Triphala holds out hope on cancer

Triphala holds out hope on cancer

Triphala holds out hope on cancer

Triphala, a traditional ayurvedic medicine, has significant anti-cancer properties, which raises the hope for its wider use for cancer treatment in future, scientists claim.

With triphala inhibiting growth of cancerous tumours, scientists said it may be used for both therapeutic and preventive cancer treatment in the long run, after successful trials on animals and humans, which may take several years to complete.

Triphala is a non-toxic fruit-formulation, used in India since long as a household ayurvedic product to tackle chronic intestinal disorders and keep the heart healthy. “The most important conclusion from our experiment is that we found about seven mg of chebulinic acid (the active molecule in Triphala) present in the dose used on mice, that may be responsible for its anti-cancer effect,” Sujit Basu, associate professor at the Ohio State University, who led a team of researchers, told Deccan Herald.

Generally available in the market as a powder, triphala is a combination of three fruit-amla (Emblica officinalis), haritaki (Terminalia chebula) and bibhitaki (Terminalia bellerica)-in equal amount.

Basu and his colleagues used commercially available triphala powder for the experiment.

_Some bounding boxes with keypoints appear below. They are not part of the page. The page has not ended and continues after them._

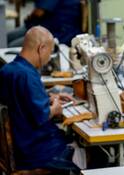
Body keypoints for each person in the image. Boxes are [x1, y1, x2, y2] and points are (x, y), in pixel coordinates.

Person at [0, 26, 79, 174]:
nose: (48, 58)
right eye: (49, 53)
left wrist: (48, 96)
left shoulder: (8, 70)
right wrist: (55, 107)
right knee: (87, 150)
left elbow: (20, 99)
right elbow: (42, 115)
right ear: (41, 48)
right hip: (35, 151)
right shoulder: (28, 76)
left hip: (20, 143)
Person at [7, 0, 82, 47]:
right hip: (44, 25)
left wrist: (30, 17)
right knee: (6, 37)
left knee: (12, 45)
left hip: (60, 33)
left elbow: (39, 12)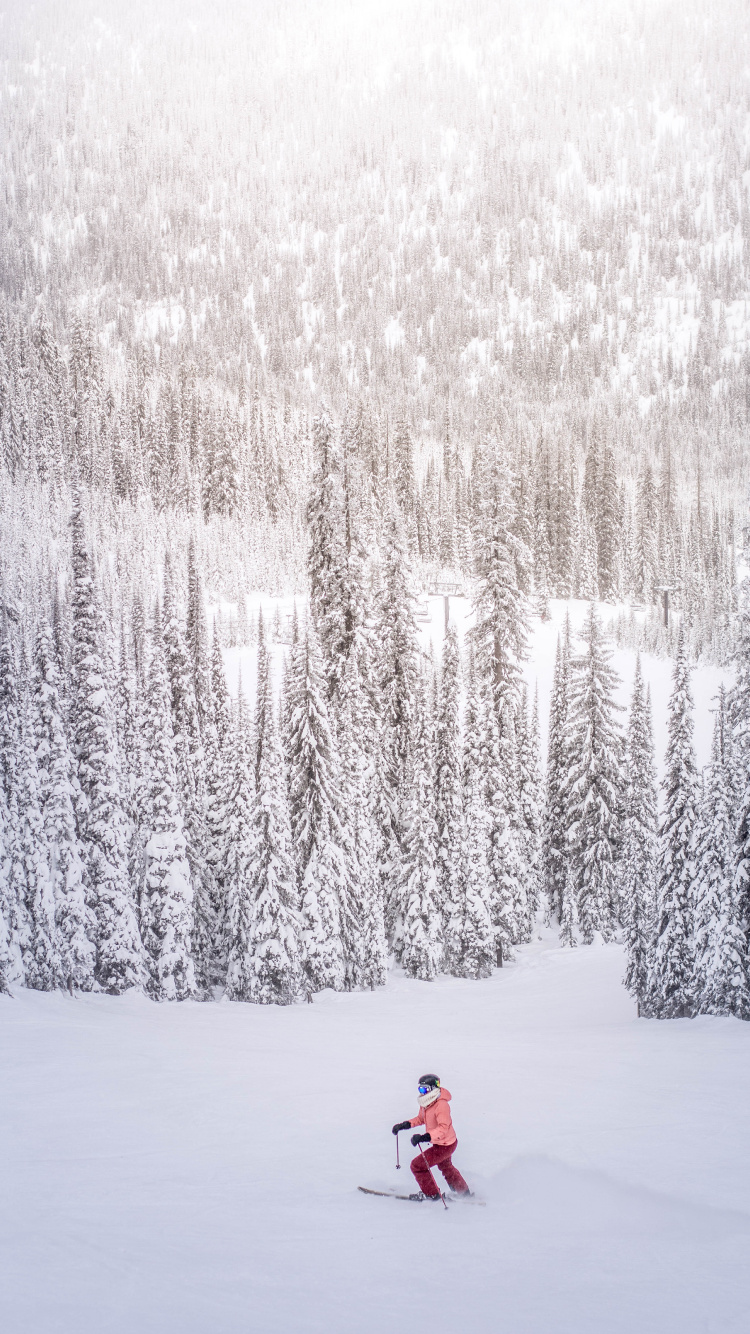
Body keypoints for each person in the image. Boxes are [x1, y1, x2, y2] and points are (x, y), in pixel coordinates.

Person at [391, 1074, 471, 1200]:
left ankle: (432, 1194)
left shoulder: (441, 1105)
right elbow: (421, 1119)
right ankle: (464, 1192)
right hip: (441, 1142)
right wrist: (405, 1125)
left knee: (418, 1165)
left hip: (445, 1144)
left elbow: (444, 1127)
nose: (422, 1093)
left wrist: (425, 1137)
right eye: (420, 1089)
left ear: (434, 1088)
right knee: (446, 1166)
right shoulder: (427, 1102)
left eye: (424, 1089)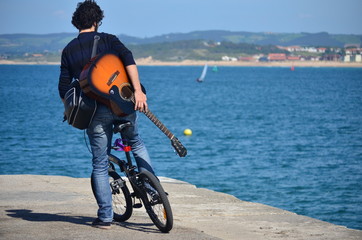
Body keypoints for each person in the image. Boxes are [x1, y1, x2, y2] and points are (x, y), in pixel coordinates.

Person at [58, 0, 154, 229]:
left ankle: (105, 218)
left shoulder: (69, 50)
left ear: (76, 23)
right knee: (136, 143)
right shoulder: (109, 39)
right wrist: (138, 92)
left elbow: (63, 88)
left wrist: (70, 109)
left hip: (94, 114)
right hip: (123, 104)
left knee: (100, 164)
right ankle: (152, 192)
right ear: (96, 21)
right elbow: (128, 59)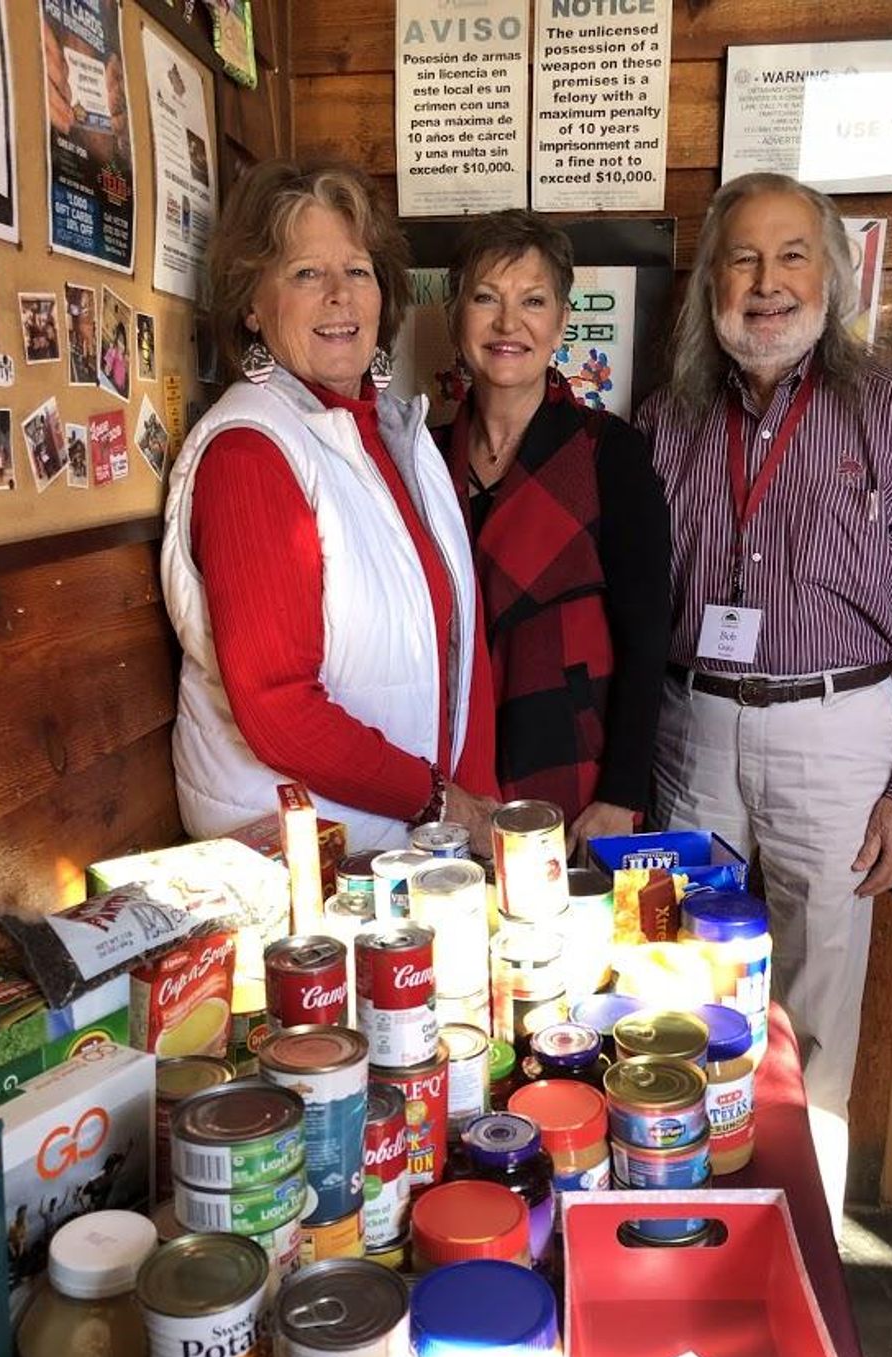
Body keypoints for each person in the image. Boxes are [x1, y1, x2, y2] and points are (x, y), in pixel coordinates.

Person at [636, 172, 892, 1229]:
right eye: (742, 258)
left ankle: (796, 1243)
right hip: (690, 728)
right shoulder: (666, 421)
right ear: (711, 286)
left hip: (839, 733)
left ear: (833, 275)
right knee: (679, 984)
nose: (768, 282)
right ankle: (687, 1220)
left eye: (792, 256)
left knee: (818, 1004)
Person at [161, 161, 499, 854]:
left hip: (402, 845)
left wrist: (472, 800)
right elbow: (278, 706)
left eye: (359, 270)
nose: (340, 297)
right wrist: (439, 800)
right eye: (306, 274)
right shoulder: (249, 454)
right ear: (252, 303)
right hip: (309, 866)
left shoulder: (390, 430)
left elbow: (459, 637)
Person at [435, 210, 671, 854]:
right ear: (456, 315)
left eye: (532, 301)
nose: (509, 324)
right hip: (449, 764)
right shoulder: (423, 458)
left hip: (573, 764)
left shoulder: (608, 453)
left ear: (562, 321)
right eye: (486, 298)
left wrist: (622, 792)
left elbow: (648, 636)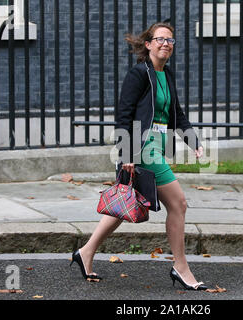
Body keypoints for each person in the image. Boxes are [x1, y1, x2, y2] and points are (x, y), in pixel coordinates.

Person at [70, 22, 207, 291]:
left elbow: (176, 113)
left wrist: (193, 141)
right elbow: (124, 116)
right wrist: (127, 153)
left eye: (170, 41)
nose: (166, 44)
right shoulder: (138, 74)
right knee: (178, 204)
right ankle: (180, 266)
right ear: (148, 44)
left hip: (156, 147)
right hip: (142, 149)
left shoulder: (166, 75)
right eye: (160, 39)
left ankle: (85, 252)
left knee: (124, 204)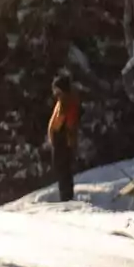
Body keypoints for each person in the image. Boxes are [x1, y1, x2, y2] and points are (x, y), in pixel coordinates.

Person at [46, 73, 82, 203]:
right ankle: (65, 196)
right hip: (59, 140)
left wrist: (67, 138)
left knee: (64, 171)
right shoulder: (62, 101)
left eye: (57, 89)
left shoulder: (68, 102)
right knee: (61, 171)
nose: (55, 92)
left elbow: (69, 124)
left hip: (64, 141)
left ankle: (66, 198)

They administered it to cancer-afflicted mice, at a dose of 100 mg per kg of body weight, for seven days. Laboratory analysis showed significantly less growth in cancerous cells in mice who were administered triphala.

Experiments were also conducted with cancer cell lines, which too yielded promising results.

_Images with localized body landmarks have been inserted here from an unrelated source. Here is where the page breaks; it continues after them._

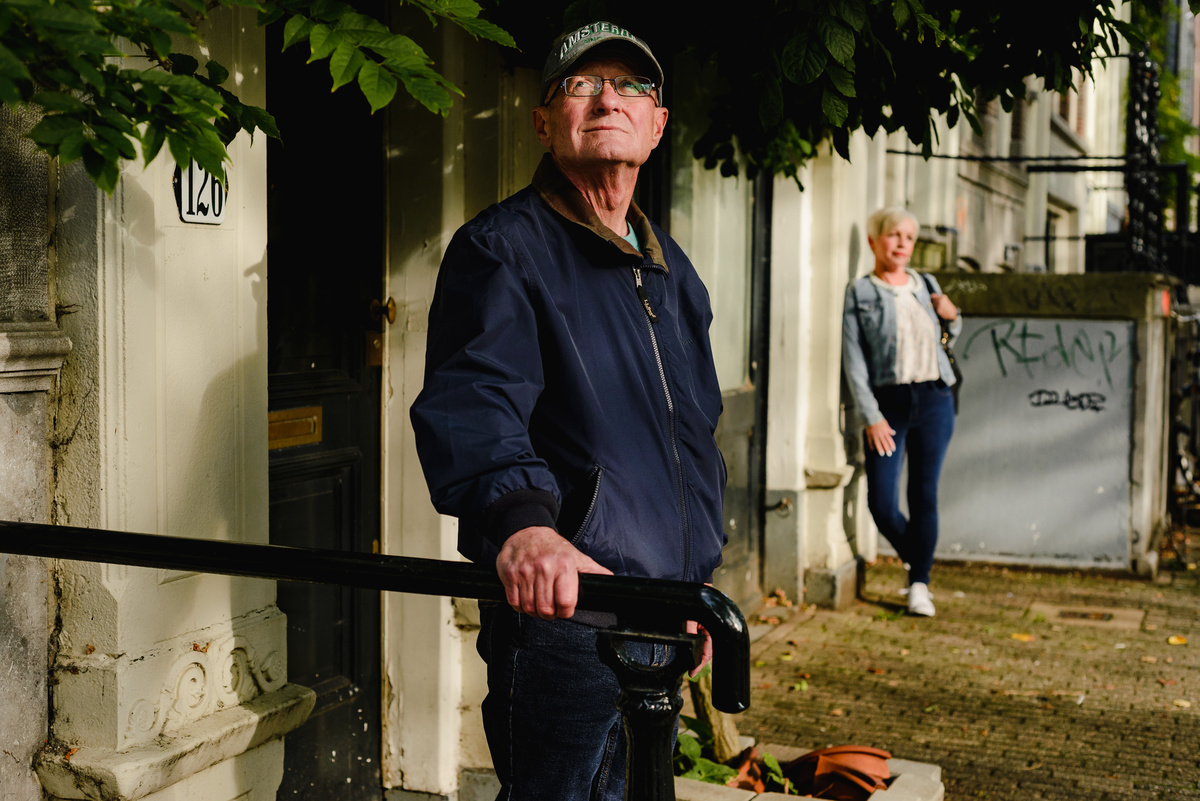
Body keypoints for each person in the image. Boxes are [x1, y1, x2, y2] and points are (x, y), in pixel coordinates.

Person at [409, 21, 727, 801]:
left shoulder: (672, 271)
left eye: (630, 87)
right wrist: (523, 525)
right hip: (566, 621)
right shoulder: (503, 249)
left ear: (656, 127)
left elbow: (695, 441)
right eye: (582, 84)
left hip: (661, 616)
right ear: (544, 121)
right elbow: (475, 398)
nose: (608, 97)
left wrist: (698, 587)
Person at [841, 207, 960, 617]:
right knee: (882, 504)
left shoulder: (925, 284)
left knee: (924, 495)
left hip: (933, 400)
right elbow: (853, 361)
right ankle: (920, 556)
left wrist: (953, 316)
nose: (901, 244)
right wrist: (871, 416)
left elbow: (947, 336)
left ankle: (919, 586)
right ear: (875, 241)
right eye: (893, 235)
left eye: (908, 237)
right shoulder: (860, 293)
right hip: (887, 407)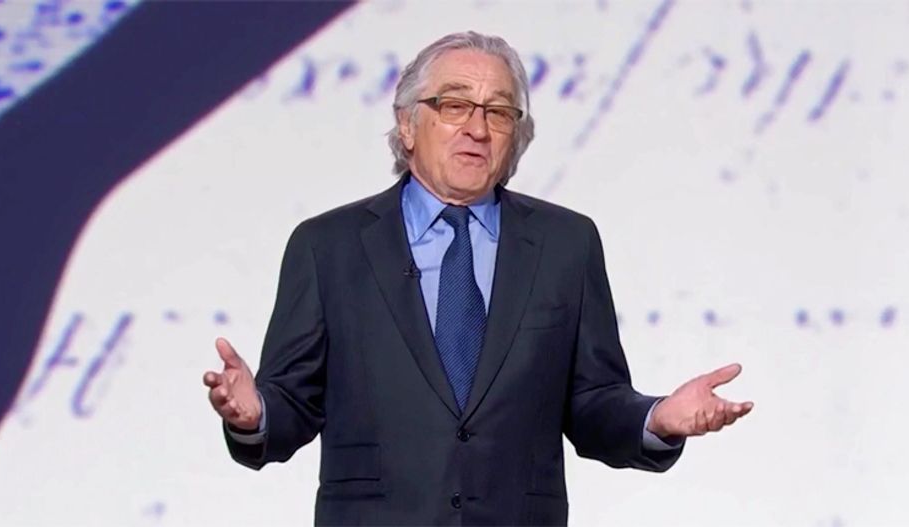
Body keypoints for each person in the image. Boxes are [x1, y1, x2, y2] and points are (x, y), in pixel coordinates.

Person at [202, 31, 753, 526]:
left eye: (499, 112)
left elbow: (593, 402)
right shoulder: (329, 246)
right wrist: (254, 414)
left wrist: (658, 418)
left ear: (517, 135)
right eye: (454, 105)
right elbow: (293, 401)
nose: (477, 129)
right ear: (406, 124)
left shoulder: (566, 244)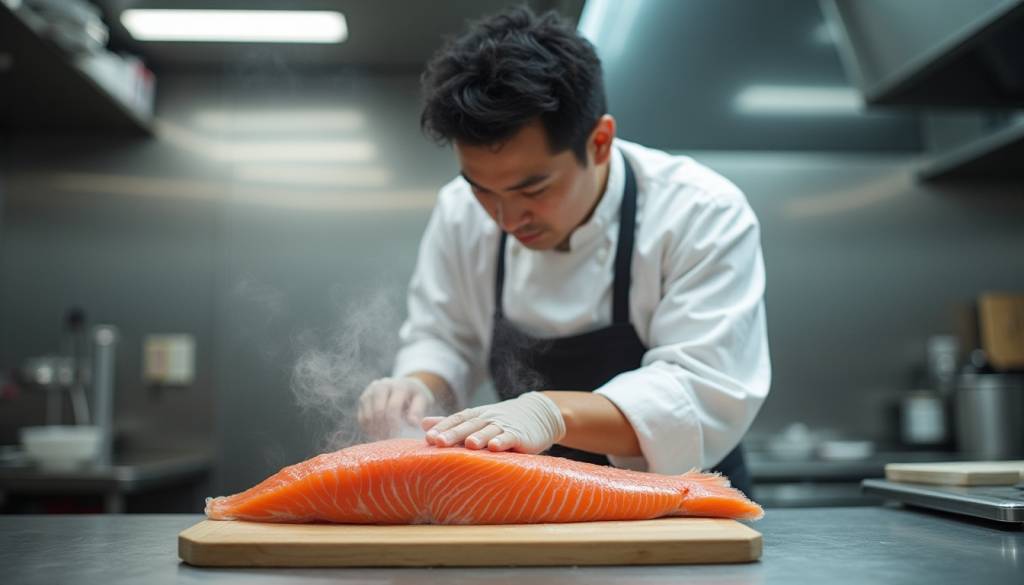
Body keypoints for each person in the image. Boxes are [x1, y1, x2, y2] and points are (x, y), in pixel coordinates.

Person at [357, 6, 769, 494]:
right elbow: (446, 337)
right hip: (538, 497)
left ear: (599, 142)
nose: (507, 220)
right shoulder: (458, 212)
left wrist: (548, 411)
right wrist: (418, 387)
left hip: (675, 496)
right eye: (483, 190)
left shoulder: (700, 212)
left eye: (533, 191)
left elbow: (701, 389)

The ayurvedic medicine, as well as its main active constituent, the chebulinic acid, block the action of a body chemical called vascular endothelial growth factor (VGEF) that plays a critical role in tumour formation.

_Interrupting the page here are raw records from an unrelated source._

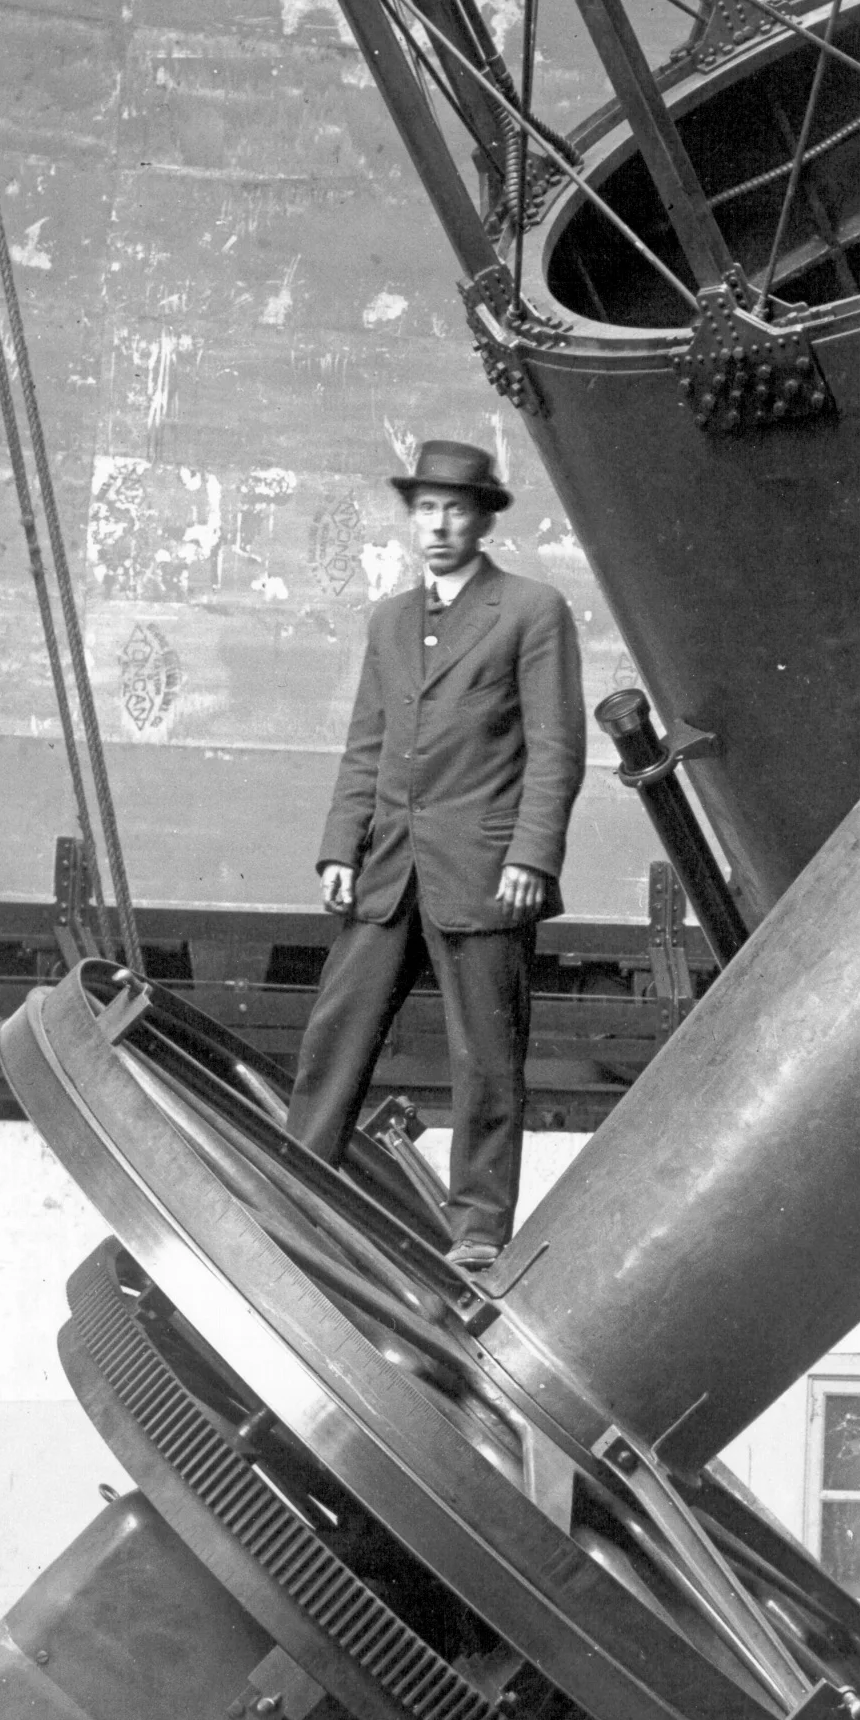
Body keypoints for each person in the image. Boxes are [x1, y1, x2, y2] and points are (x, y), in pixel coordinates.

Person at [286, 438, 584, 1275]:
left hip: (489, 873)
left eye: (455, 509)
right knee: (333, 1037)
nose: (438, 526)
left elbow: (557, 751)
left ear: (484, 519)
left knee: (485, 1061)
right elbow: (365, 747)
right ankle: (295, 1189)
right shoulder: (388, 619)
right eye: (424, 510)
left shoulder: (531, 611)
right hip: (387, 869)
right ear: (410, 519)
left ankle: (479, 1229)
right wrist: (338, 849)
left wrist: (532, 856)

Reporting their findings in the open-access journal, Public Library of Sciences One, on Thursday, the researchers said their results for the first time demonstrated that triphala or chebulinic acid significantly inhibited VEGF induced blood vessel formation. This means cancer cells are essentially starved to death.

“As VEGF induced blood vessel formation has been shown to play a critical role in the initiation, growth and progression of practically all types of malignant tumours, it is possible that triphala may be effective in these tumors,” Basu said.

At present, oncologists use a drug called Avastin, an anti-VGEF agent made by a multinational drug company. If human trials emerge successful, triphala will be a natural substitute. The researchers are now planning the clinical trial.

“It is an interesting experiment, important from a clinical perspective. This may be followed up by further studies and also analysis of other active molecules in triphala, which remains at the top of our Ayurvedic literature,” commented Santosh Kar, a former professor of biology at the Jawaharlal Nehru University in New Delhi, who is not connected to the research.